Now I want to emit almost all events downstream (including neither A nor Anti-A, let's call them simpy B), preserving the monothonical order of events. There is just one special case in which I want to filter out an element: If the stream has an A event followed by an Anti-A event within one minute time, only the Anti-A event shall go downstream, not A itself. But if there is no Anti-A event, A shall be emitted and shall still be within timestamp order of events. 

I'm wrangling my head around it a lot and don't come up with a proper (performant) solution. It seems to be obvious that in the end, I need to buffer all records over 1 minute so that order can be preserved. But I have no idea how to implement this in Flink efficiently. 

My thoughts thus far:

1. I could give CEP a try. But in that CEP I would need to write something like match all B events in any case. And match A also but only if there is no anti A => doesn`t that produce a lot of state? And are all B events considered in the breadth first rule match approach, I. E. Tons of unnecessary comparisons against A? Any pseudo code on how I could do this with CEP? 

2. If I key data by partition and all other attributes except for the retract boolean so that A and anti A always fall into the same keyed stream but no other event in that stream, I probably get much better comparison capabilities. But how much overhead do I produce with it?

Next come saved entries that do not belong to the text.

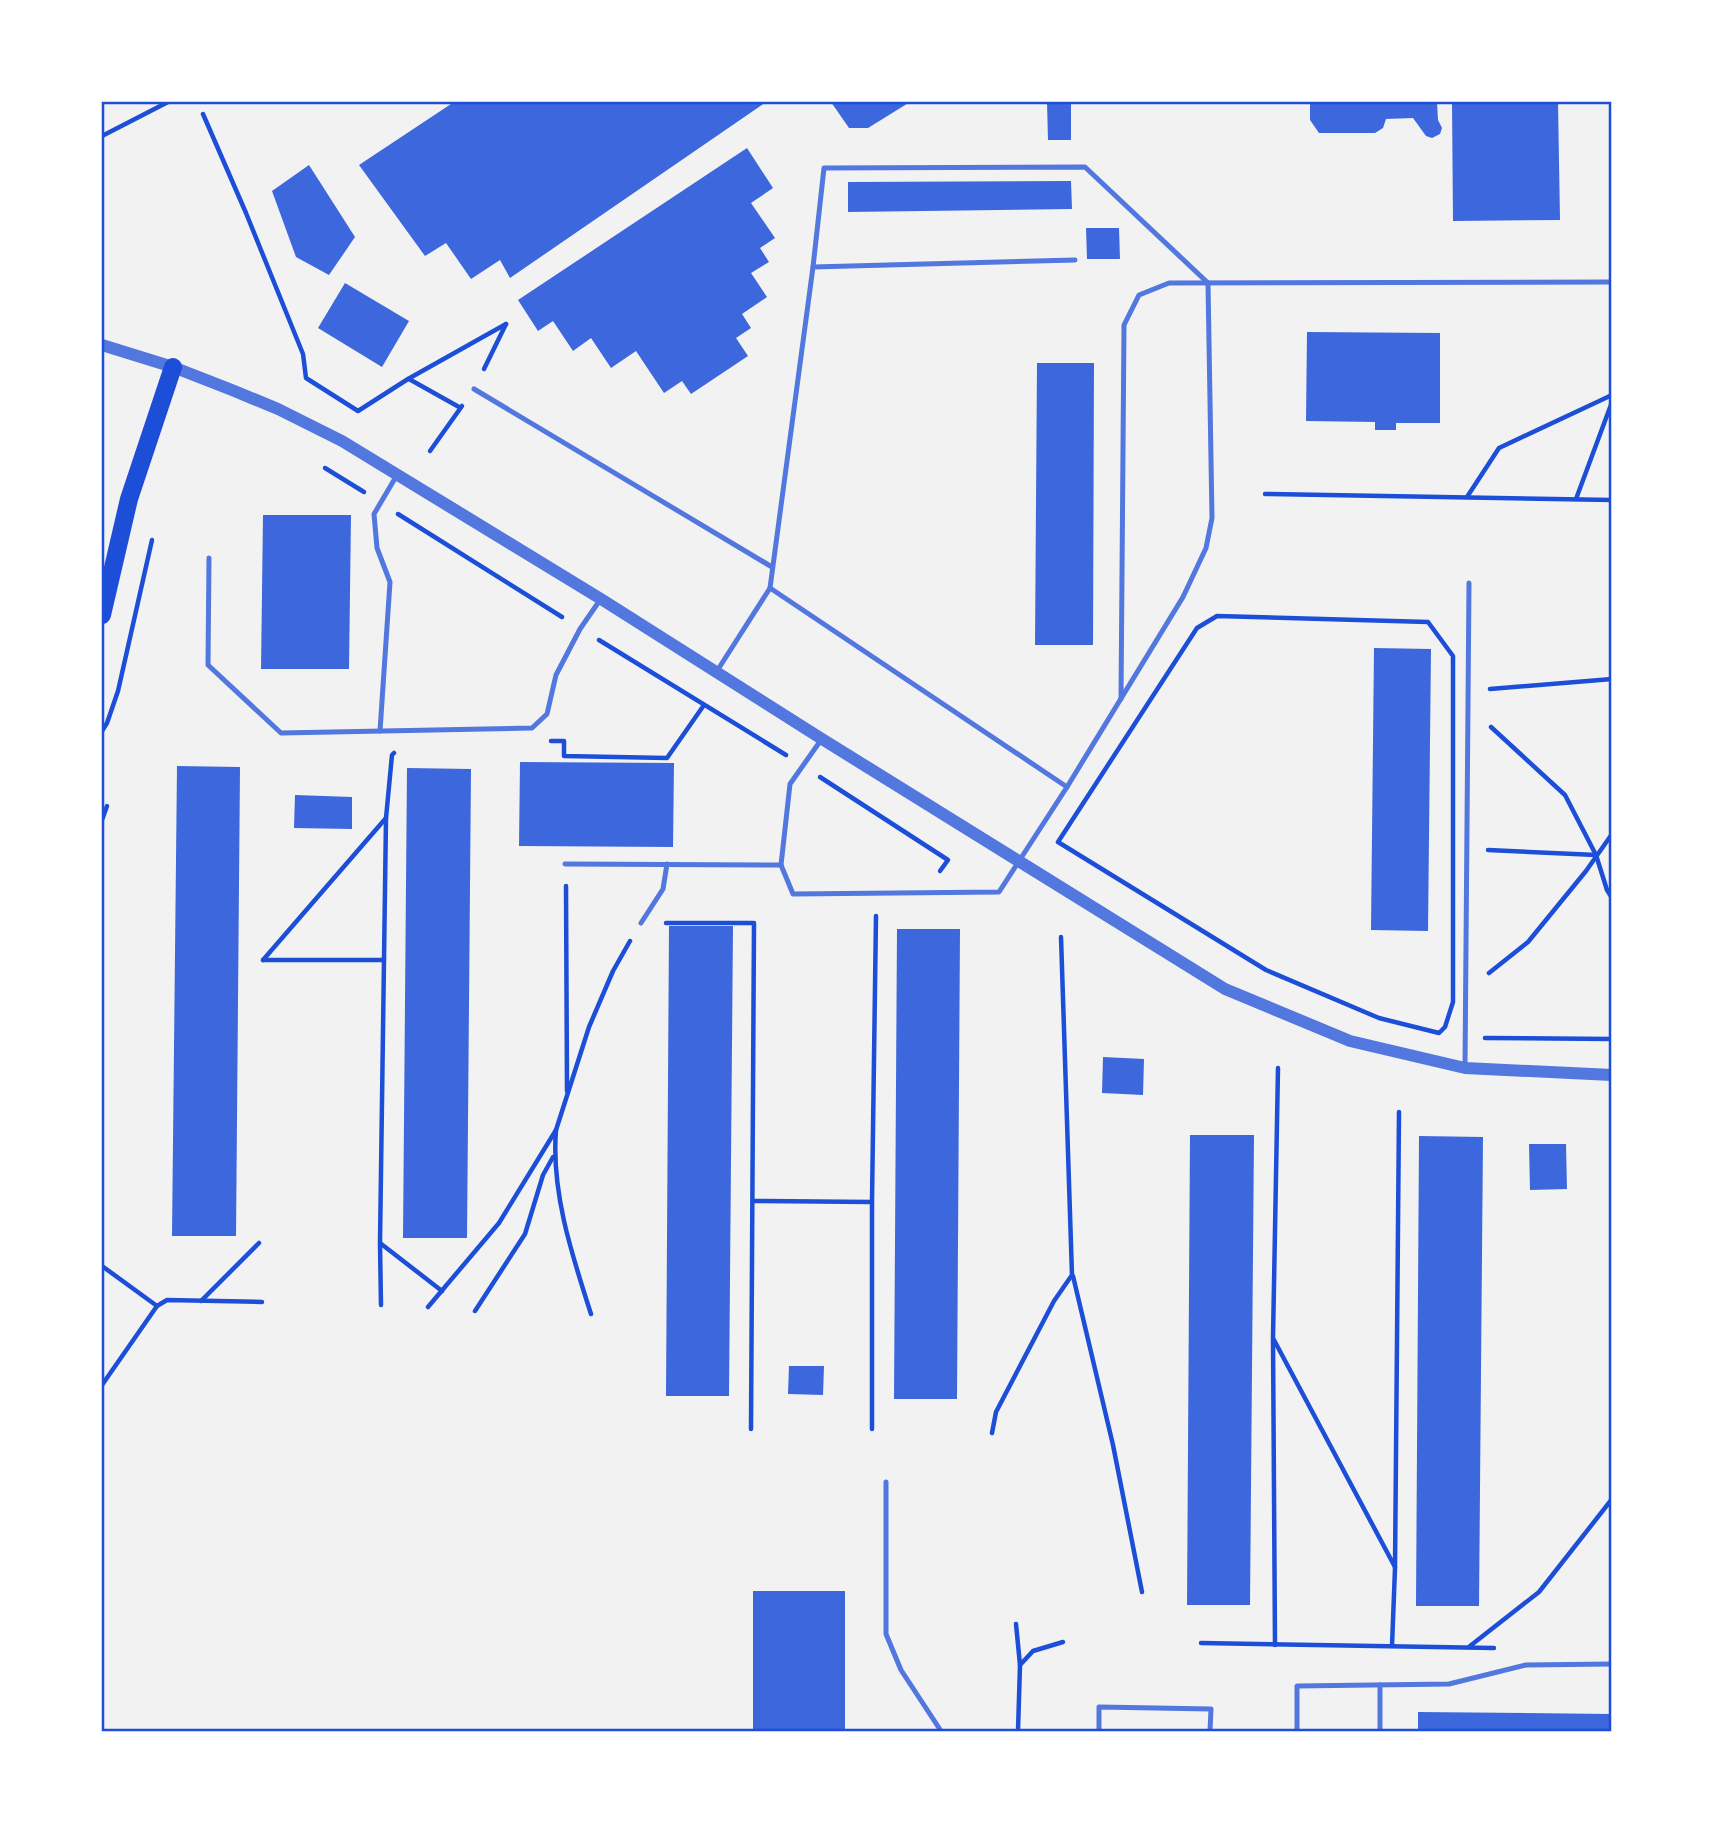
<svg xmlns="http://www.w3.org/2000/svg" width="1713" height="1833" viewBox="0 0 1713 1833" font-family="'Sofia Sans Condensed',sans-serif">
<rect width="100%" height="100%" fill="#f2f2f2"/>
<g fill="#3d67dc">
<polygon points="454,102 766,102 510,278 500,260 471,279 446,243 425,256 359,165"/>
<polygon points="831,102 910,102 868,128 849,128"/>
<polygon points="1047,102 1071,102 1071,140 1048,140"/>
<polygon points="1310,102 1437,102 1438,120 1442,128 1440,134 1432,138 1426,136 1413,118 1386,119 1383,128 1375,133 1319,133 1310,120"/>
<polygon points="1452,102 1558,102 1560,220 1453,221"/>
<polygon points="747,148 773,188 751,203 775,238 760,248 769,262 751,273 767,297 742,314 751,328 736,338 748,356 691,394 682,381 664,393 636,351 611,368 591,338 573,351 553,321 538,331 518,300"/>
<polygon points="309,165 355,237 329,275 296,257 272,191"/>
<polygon points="1071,181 1072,209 848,212 848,182"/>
<polygon points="1086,228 1119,228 1120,259 1087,259"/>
<polygon points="345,283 409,321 382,367 318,328"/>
<polygon points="1307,332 1440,333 1440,423 1396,423 1396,430 1375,430 1375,422 1306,421"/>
<polygon points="1037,363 1094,363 1093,645 1035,645"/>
<polygon points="263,515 351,515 349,669 261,669"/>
<polygon points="1374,648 1431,649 1428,931 1371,930"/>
<polygon points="520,762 674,763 673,847 519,846"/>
<polygon points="177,766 240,767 236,1236 172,1236"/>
<polygon points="407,768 471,769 467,1238 403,1238"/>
<polygon points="295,795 352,797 352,829 294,828"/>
<polygon points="669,926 733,926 729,1396 666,1396"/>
<polygon points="897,929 960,929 957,1399 894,1399"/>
<polygon points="1103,1057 1144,1059 1143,1095 1102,1093"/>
<polygon points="1190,1135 1254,1135 1250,1605 1187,1605"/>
<polygon points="1419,1136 1483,1137 1479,1606 1416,1606"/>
<polygon points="1529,1144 1566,1144 1567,1189 1530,1190"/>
<polygon points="789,1366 824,1366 823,1395 788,1394"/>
<rect x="753" y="1591" width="92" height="140"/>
<polygon points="1418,1712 1612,1714 1612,1731 1418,1731"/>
</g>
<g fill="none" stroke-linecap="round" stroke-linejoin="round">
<g stroke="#1d4ed8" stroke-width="4.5">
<polyline points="203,114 246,213 303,354 306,378 358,411 408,379 506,324"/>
<polyline points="102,136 168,102"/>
<polyline points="484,369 506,324"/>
<polyline points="409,379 459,407"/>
<polyline points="430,451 462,406"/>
<polyline points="325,468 364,492"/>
<polyline points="1265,494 1612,500"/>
<polyline points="1467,497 1499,448 1612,395"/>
<polyline points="1576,499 1612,402"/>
<polyline points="398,514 562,617"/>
<polygon points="1217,616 1428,622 1453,656 1453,1002 1445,1027 1439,1033 1379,1018 1266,970 1058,842 1197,628"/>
<polyline points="599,640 786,755"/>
<polyline points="1490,689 1612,679"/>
<polyline points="1491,727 1565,795 1596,855 1607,890 1612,898"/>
<polyline points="102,731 107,723 118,691 152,540"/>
<polyline points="551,741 564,741 564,756 667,758 704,705"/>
<polyline points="394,753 392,755 386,818 380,1243 442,1291"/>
<polyline points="820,777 948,860 940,871"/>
<polyline points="102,820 107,806"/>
<polyline points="1488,850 1596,855"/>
<polyline points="566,886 567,1091"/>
<polyline points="666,923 754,923 751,1429"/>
<polyline points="263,960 386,818"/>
<polyline points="263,960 384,960"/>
<polyline points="1489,973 1528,942 1586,871 1612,834"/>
<polyline points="1485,1038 1612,1039"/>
<path d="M556 1130C551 1192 572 1255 591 1314"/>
<polyline points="753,1201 872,1202"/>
<polyline points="380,1244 381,1305"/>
<polyline points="102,1266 157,1306"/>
<polyline points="1073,1276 1113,1445 1142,1592"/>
<polyline points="201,1301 259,1243"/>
<polyline points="428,1307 499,1223 556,1130 589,1027 613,971 630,941"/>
<polyline points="475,1311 525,1234 543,1175 553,1157"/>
<polyline points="1274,1340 1395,1567"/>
<polyline points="102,1385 157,1306 167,1300 262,1302"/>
<polyline points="872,1429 872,1202 876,916"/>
<polyline points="992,1433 996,1412 1054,1301 1072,1275 1061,937"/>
<polyline points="1016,1624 1020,1665 1018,1731"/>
<polyline points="1201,1643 1494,1648"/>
<polyline points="1275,1645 1273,1338 1278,1068"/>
<polyline points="1392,1646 1395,1568 1399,1112"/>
<polyline points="1470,1646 1539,1592 1612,1499"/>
<polyline points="1020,1665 1033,1651 1063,1642"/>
</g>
<g stroke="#5277de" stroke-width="5">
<polyline points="474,389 772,567"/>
<polyline points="209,558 208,665 281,733 532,728 547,714 556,675 580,629 600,600"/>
<polyline points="770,588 813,267 1075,260"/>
<polyline points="717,671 770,588 1067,787"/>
<polyline points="1121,699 1124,325 1139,295 1169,283 1612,282"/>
<polyline points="380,731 390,582 377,548 374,514 397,475"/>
<polyline points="565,864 781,865 790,784 821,740"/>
<polyline points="781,865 793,894 999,892 1067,787 1183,597 1206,548 1212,518 1208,283 1085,167 824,168 813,267"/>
<polyline points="641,923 663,889 667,864"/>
<polyline points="1465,1068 1469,583"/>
<polyline points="886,1482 886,1634 901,1670 941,1731"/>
<polyline points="1380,1685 1380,1731"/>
<polyline points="1099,1731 1099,1707 1211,1709 1210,1731"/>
<polyline points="1297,1731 1297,1686 1449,1684 1526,1665 1612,1664"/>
</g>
<polyline stroke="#5277de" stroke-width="12" points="102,345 173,367 232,390 278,409 342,441 601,599 822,739 1225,989 1350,1041 1465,1068 1612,1075"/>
<polyline stroke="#1d4ed8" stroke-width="18" points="102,615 129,499 173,367"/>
</g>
<rect width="1713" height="1833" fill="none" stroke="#ffffff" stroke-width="206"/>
<rect x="103" y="103" width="1507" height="1627" fill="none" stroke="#1d4ed8" stroke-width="2.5"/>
</svg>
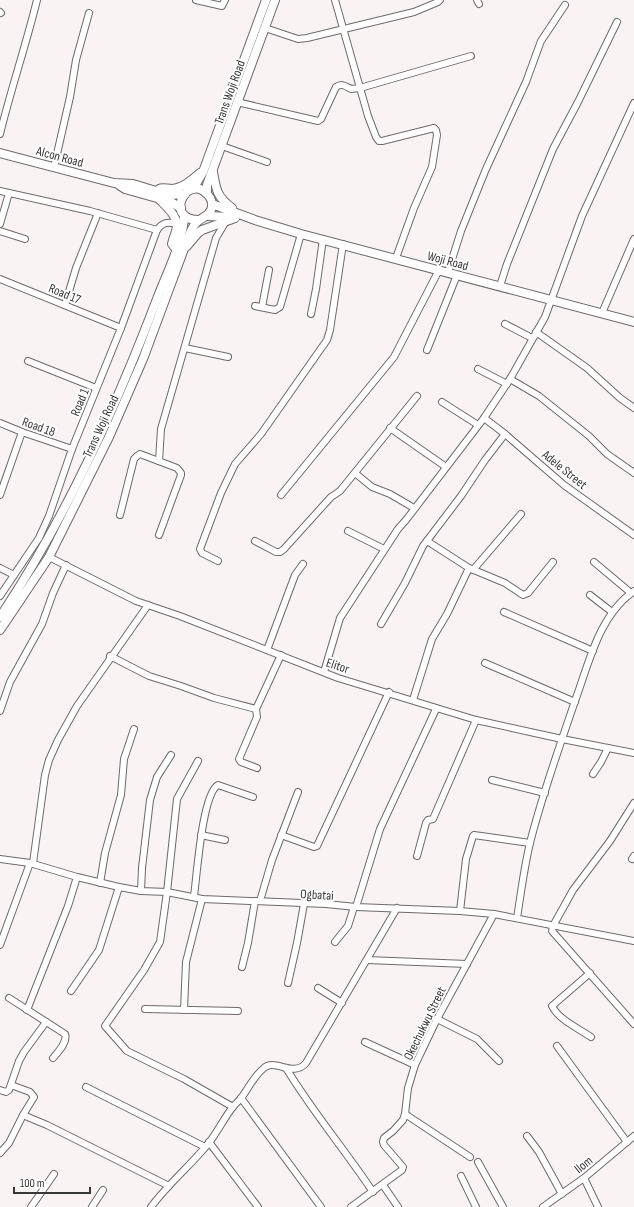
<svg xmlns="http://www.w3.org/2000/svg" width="634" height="1207" font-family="'Sofia Sans Condensed',sans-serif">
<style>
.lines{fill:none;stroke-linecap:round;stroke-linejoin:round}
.minor-casing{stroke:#6f6a6a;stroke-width:8}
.major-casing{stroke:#6f6a6a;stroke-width:10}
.minor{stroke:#fff;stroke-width:6}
.major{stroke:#fff;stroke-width:8}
.labels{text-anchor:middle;stroke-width:4;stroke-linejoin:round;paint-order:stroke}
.street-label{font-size:13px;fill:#383636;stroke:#fff}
</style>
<rect width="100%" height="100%" fill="#f9f3f3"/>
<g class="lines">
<g class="minor-casing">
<g id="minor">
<path d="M 196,0 L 222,6 L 225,0"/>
<path d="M 335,0 L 368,116 L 376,137 L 379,141 L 382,141 L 434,128 L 436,130 L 437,135 L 432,167 L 414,208 L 396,258"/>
<path d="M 477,0 L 479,4"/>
<path d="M 0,12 L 1,13"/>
<path d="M 265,28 L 298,39 L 307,38 L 414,12 L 438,2 L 440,0"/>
<path d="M 237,102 L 318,121 L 321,119 L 336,87 C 342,83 345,86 351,89 L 360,88 L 471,56"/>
<path d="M 0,134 C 11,89 26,45 37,0"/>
<path d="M 222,146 L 267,162"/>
<path d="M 54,167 L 70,97 L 76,60 L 89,13"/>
<path d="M 0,191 L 90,211 L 157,230"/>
<path d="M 0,224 L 9,193"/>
<path d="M 0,231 L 25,239"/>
<path d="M 448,272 L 461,231 L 486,169 L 526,82 L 541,41 L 565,5"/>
<path d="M 0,279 L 121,328"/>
<path d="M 500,286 L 507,264 L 553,149 L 578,102 L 617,22"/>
<path d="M 65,305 L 76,268 L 98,213"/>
<path d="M 255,306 L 275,310 L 280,307 L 301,234"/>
<path d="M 262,307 L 269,270"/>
<path d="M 602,313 L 634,239"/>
<path d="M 311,314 L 316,289 L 323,239"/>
<path d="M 505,324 L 532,338"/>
<path d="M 536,332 L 587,368 L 620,398 L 634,408"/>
<path d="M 185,348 L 228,357"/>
<path d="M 427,350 L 457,275"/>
<path d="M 28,361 L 96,388"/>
<path d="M 478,369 L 507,384"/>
<path d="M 510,379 L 539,396 L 589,436 L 607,454 L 634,473"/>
<path d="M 442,402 L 478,425"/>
<path d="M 484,418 L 505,434 L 564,485 L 634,535"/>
<path d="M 0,423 L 22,432 L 72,449"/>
<path d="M 390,428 L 446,467"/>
<path d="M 159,461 L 161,429 L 216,238 L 226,221"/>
<path d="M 355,473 L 372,487 L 390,494 L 414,508"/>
<path d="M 0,495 L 22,432"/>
<path d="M 281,495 L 394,357 L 439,270"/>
<path d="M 120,515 L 134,459 L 137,456 L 140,454 L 177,468 L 181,473 L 181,475 L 159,535"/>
<path d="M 348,531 L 384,549"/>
<path d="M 255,541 L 276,552 L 280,552 L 284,549 L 331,497 L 340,491 L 417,396"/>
<path d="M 427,541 L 469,568 L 505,583 L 523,595 L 528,593 L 553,562"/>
<path d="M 49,557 L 136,601 L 180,616 L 338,678 L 476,720 L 562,739 L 634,753"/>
<path d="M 218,561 L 202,553 L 200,549 L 221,493 L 235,464 L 261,434 L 327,340 L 330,330 L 343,244"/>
<path d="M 594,562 L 631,593"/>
<path d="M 0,568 L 14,575"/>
<path d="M 473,570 L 521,514"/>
<path d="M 590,595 L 612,612"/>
<path d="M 0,596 L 39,538 L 49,516 L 72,449 L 121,328 L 157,230 C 162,223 167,221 176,224"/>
<path d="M 504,612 L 593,651"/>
<path d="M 381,624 L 405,583 L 423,546 L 461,496 L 485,460 L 505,434"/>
<path d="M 267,650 L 295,575 L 303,564"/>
<path d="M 110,656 L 149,676 L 181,686 L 214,698 L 256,709"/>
<path d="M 485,663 L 575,702"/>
<path d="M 324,672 L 340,618 L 398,529 L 406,520 L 484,418 L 510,379 L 545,317 L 582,216 L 634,103"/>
<path d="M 413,700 L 432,639 L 447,614 L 469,568"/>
<path d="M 0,711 L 10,682 L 42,624 L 53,593 L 66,565"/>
<path d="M 198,761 L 177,799 L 167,892 L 160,942 L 144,970 L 105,1026 L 127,1051 L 184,1079 L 233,1107"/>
<path d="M 257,768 L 241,762 L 239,759 L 257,717 L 256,709 L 281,655"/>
<path d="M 593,774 L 601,762 L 608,748"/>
<path d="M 492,780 L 545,793"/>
<path d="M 634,803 L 610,841 L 573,890 L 553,926 L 552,931 L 634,1024"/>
<path d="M 201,835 L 225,840"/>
<path d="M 281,835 L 314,847 L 317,846 L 389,692"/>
<path d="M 417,856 L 426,823 L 428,820 L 433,819 L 476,720"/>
<path d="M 0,859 L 30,863 L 77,877 L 119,887 L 141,891 L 167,892 L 202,899 L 326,904 L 356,907 L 460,911 L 494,914 L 634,941"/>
<path d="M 632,859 L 634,856"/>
<path d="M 33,863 L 45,775 L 49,760 L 58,740 L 77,706 L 148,605"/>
<path d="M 100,883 L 105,853 L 121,795 L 124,759 L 134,729"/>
<path d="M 141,891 L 142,868 L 150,800 L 157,777 L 171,755"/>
<path d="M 194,896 C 197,876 202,794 218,785 L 253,797"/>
<path d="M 260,901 L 272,860 L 298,792"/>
<path d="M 356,907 L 380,829 L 436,709"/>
<path d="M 460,911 L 466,859 L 473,836 L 474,835 L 530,843"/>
<path d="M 517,918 C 521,893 524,868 530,843 C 542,795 559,748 575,701 C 589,663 599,615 634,591"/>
<path d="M 335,942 L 348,926 L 354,907"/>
<path d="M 0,945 L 30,863"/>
<path d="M 367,960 L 467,964"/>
<path d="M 242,967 L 248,943 L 255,901"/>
<path d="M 590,973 L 552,1006 C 559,1020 578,1028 591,1037"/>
<path d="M 288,983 L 297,943 L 304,904"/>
<path d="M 318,988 L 342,1003"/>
<path d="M 71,991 L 99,950 L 119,887"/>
<path d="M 9,998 L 65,1034 C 68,1042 58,1052 53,1058"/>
<path d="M 145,1009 L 238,1011"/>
<path d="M 27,1010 L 68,906 L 77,877"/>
<path d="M 184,1010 L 186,962 L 202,899"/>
<path d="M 437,1019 L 477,1039 L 499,1061"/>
<path d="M 365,1042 L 415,1065"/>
<path d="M 557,1046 L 627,1142"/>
<path d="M 286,1068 C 312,1111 345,1150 373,1192"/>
<path d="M 86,1087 L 205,1147"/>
<path d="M 0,1090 L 6,1092 L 9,1090 L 19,1061 L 24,1052 L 46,1022"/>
<path d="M 241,1098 L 321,1207"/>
<path d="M 405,1114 L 470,1157"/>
<path d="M 23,1115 L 47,1125 L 169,1186"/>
<path d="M 527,1136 L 539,1152 L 562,1194"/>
<path d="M 209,1142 L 258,1207"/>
<path d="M 0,1153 L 9,1143 L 23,1115 L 34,1097 L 30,1092 L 11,1085"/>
<path d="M 478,1162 L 503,1207"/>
<path d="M 461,1176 L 476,1207"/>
<path d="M 584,1178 L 598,1207"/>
<path d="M 383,1185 L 398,1207"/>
<path d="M 31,1207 L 54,1174"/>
<path d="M 92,1207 L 103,1190"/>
<path d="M 151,1207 C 168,1184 190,1166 208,1144 C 217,1133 223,1120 232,1108 C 235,1104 239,1101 242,1097 C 249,1087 254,1076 264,1068 C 275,1058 293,1078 306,1063 L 397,908"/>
<path d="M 351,1207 L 402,1170 L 403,1167 L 384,1145 L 383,1142 L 384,1138 L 393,1131 L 403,1120 L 405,1114 L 408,1088 L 415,1065 L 437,1019 L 494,914"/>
<path d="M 543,1207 L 584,1178 L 634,1136"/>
</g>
</g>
<g class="major-casing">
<g id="major">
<path d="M 0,153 L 114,183 L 133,184 L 169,195 L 185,194"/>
<path d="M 213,172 C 216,190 217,197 232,208"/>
<path d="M 119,185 L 125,189 L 171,202 L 181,208"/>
<path d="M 159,189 C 163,187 167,189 172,189 C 183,188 192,180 200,173"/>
<path d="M 193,189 L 203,172 L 266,0"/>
<path d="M 207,193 L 207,185 L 275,0"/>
<path d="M 160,200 C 168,208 180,218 176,231 C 175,235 173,239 172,244 L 176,249"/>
<path d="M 212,204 L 255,220 L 301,234 L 634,322"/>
<path d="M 207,216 L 233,217"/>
<path d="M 187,246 L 198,233 L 202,230 L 235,218"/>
<path d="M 0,617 C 66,518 115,409 157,299 C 166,275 184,240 184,215"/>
<path d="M 0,630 L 49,557 L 109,437 L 143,359 L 188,238 C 190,232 193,226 197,222 C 202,217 208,217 211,210 C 213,205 212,199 208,195 C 188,171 162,220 199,220"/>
</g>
</g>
<use href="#minor" class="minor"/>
<use href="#major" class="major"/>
</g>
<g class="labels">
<g class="street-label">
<text transform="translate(229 92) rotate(-70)" y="5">Trans Woji Road</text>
<text transform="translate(60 156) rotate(15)" y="5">Alcon Road</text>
<text transform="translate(448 260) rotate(15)" y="5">Woji Road</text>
<text transform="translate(65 293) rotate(22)" y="5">Road 17</text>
<text transform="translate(79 402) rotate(-68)" y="5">Road 1</text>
<text transform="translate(39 426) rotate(20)" y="5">Road 18</text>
<text transform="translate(100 426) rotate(-65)" y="5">Trans Woji Road</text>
<text transform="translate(565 469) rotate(39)" y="5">Adele Street</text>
<text transform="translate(338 665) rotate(19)" y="5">Elitor</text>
<text transform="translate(317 894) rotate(3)" y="5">Ogbatai</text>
<text transform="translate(424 1023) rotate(-64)" y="5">Okechukwu Street</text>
<text transform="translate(583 1164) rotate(-39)" y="5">Ilom</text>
</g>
</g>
<path d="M14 1187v6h76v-6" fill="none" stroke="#383636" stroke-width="2"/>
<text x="20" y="1187" font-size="12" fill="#383636" stroke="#ffffff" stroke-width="3" paint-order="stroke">100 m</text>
</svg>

Will Flink reshuffle the data even if the first key stays the same? And can I backpartiton to my "global" per partition order? Note that some events have the exact event time timestamp but I still want to have them in their original order later on. 

3. Could I work with session windows somehow? Putting A and Anti A in the same session and in window emit I would just not collect the A event if there is an Anti A? Would it be more or less overhead compared to CEP?

4. Do you have any other idea on how to approach this? Sadly, I have no way to manipulate the input stream, so that part of the pipeline is fixed.